Conservatives must take the moral stand, with our allies, in favour of the fundamental values of our society, including democracy, free enterprise and individual freedom. This moral stand should not just give us the right to stand with our allies, but the duty to do so and the responsibility to put “hard power” behind our international commitments.


Rebalancing the conservative agenda will require careful political judgment. First, the issues must be chosen carefully. For example, the social conservative issues we choose should not be denominational, but should unite social conservatives of different denominations and even different faiths. It also helps when social conservative concerns overlap those of people with a more libertarian orientation.

Second, we must realize that real gains are inevitably incremental. This, in my experience, is harder for social conservatives than for economic conservatives. The explicitly moral orientation of social conservatives makes it difficult for many to accept the incremental approach. Yet, in democratic politics, any other approach will certainly fail. We should never accept the standard of just being “better than the Liberals” – people who advocate that standard seldom achieve it – but conservatives should be satisfied if the agenda is moving in the right direction, even if slowly.

Third, rebalancing means there will be changes to the composition of the conservative coalition. We may not have all the same people we have had in the past. The new liberal corporatist agenda will appeal to some in the business community. We may lose some old “conservatives,” Red Tories like the David Orchards or the Joe Clarks.

This is not all bad. A more coherent coalition can take strong positions it wouldn’t otherwise be able to take – as the Alliance alone was able to do during the Iraq war. More importantly, a new approach can draw in new people. Many traditional Liberal voters, especially those from key ethnic and immigrant communities, will be attracted to a party with strong traditional views of values and family. This is similar to the phenomenon of the “Reagan Democrats” in the United States, who were so important in the development of that conservative coalition.


To be successful as a conservative party – indeed, to have any success at all – the Canadian Alliance must be driven primarily by policy, not by process. I have written many times that the Reform Party and Canadian Alliance made gains in the past by taking principled conservative stands on the issues of the day. I believe our party has been doing that under my leadership on a range of issues – from the wars in Afghanistan and Iraq to defence and foreign policy, taxes and spending, childcare and criminal justice, healthcare reform, and even on environmental matters like the Kyoto accord.
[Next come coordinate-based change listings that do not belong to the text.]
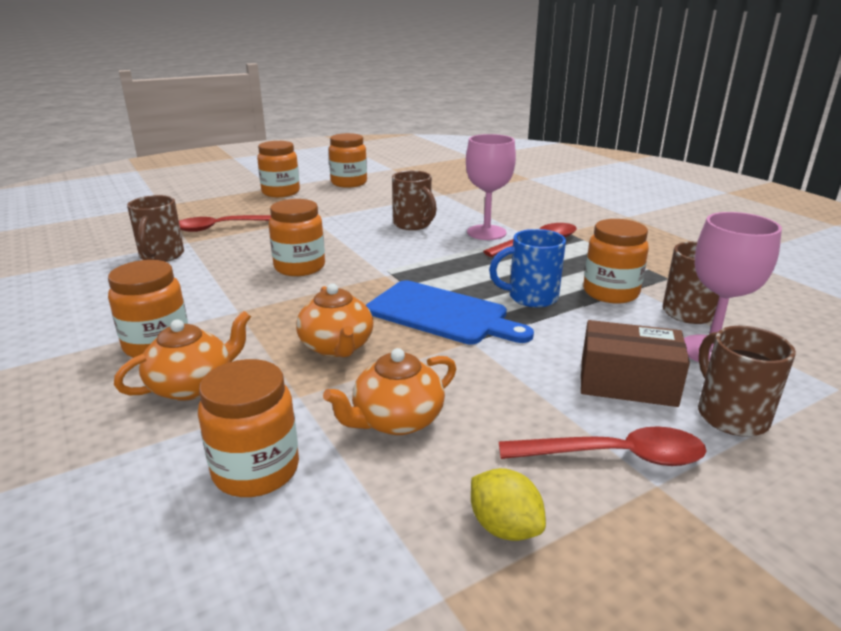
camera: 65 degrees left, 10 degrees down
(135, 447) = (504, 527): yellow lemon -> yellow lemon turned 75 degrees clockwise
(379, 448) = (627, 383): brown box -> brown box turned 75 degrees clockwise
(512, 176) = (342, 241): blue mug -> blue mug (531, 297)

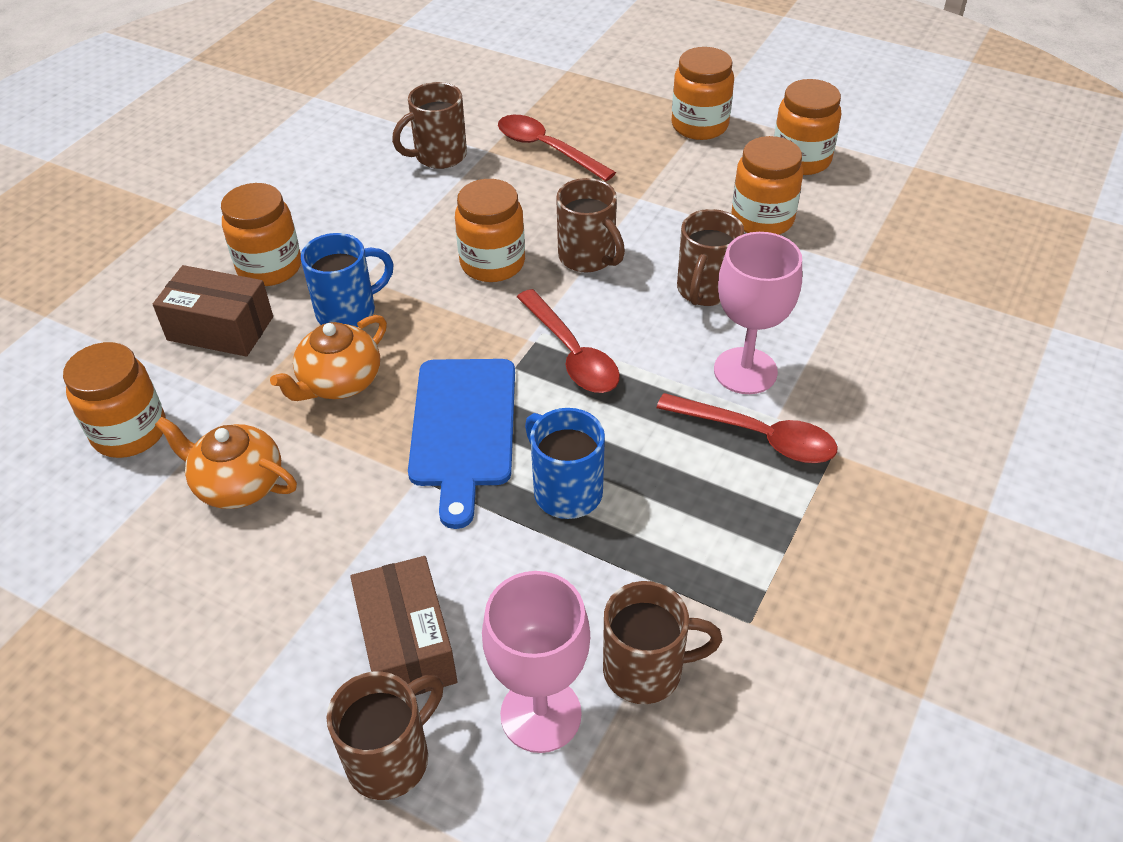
camera: 60 degrees right, 20 degrees up
(192, 385) = (220, 328): orange teapot -> brown box
(265, 325) = (348, 311): none -> blue mug
(340, 242) = (588, 257): none -> brown mug
(504, 527) = (126, 616): yellow lemon -> none
(610, 293) = (643, 567): orange jar -> orange jar (762, 219)
(614, 456) = (261, 667): red spoon -> red spoon (572, 354)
The rediscovery of the conservative agenda requires us to maintain the coalition of ideas that is the heritage of enlightenment liberalism and Burkean conservatism. Yet contemporary reality requires us to re-emphasize the Burkean tradition as a key part of our conservative agenda. In other words, while retaining a focus on economic issues, we must give greater place to social values and social conservatism, broadly defined and properly understood.

Eight years ago, I wrote that the Reform Party had to become the principal force in the democratic Right in Canadian politics by adapting contemporary issues to a new conservatism. This remains the essential task of the Canadian Alliance – to unify conservatives in a broad coalition of conservative ideas.